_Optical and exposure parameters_
•••••
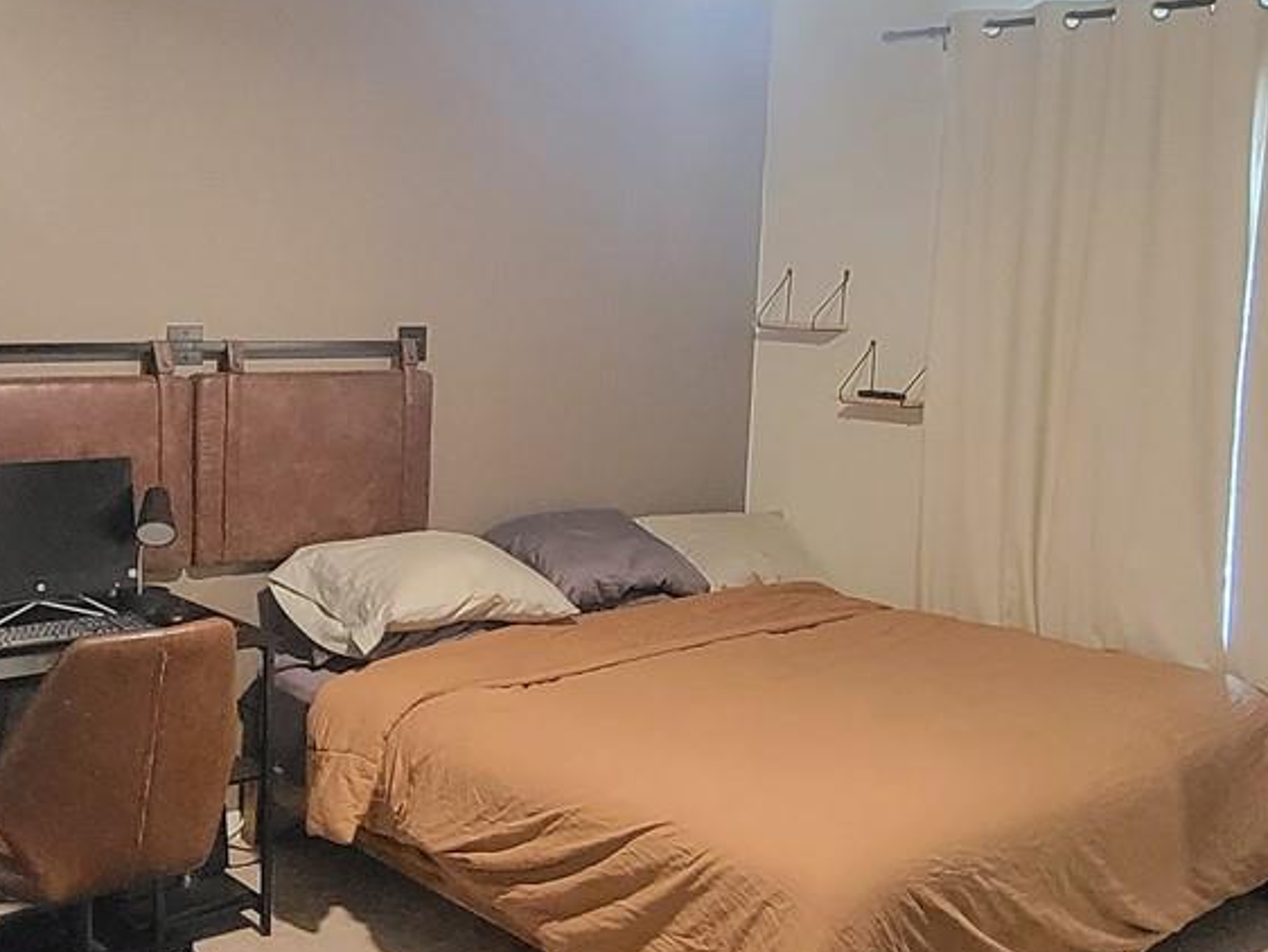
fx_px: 1356
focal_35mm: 37
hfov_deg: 49.6
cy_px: 460
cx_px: 474
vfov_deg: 38.7
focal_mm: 2.2
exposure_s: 1/24
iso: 1250
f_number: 2.2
•••••
_Your goal_
The data above should be repeated in full and exactly, with no pictures carried over.

_Exercise answer_
fx_px: 1356
focal_35mm: 37
hfov_deg: 49.6
cy_px: 460
cx_px: 474
vfov_deg: 38.7
focal_mm: 2.2
exposure_s: 1/24
iso: 1250
f_number: 2.2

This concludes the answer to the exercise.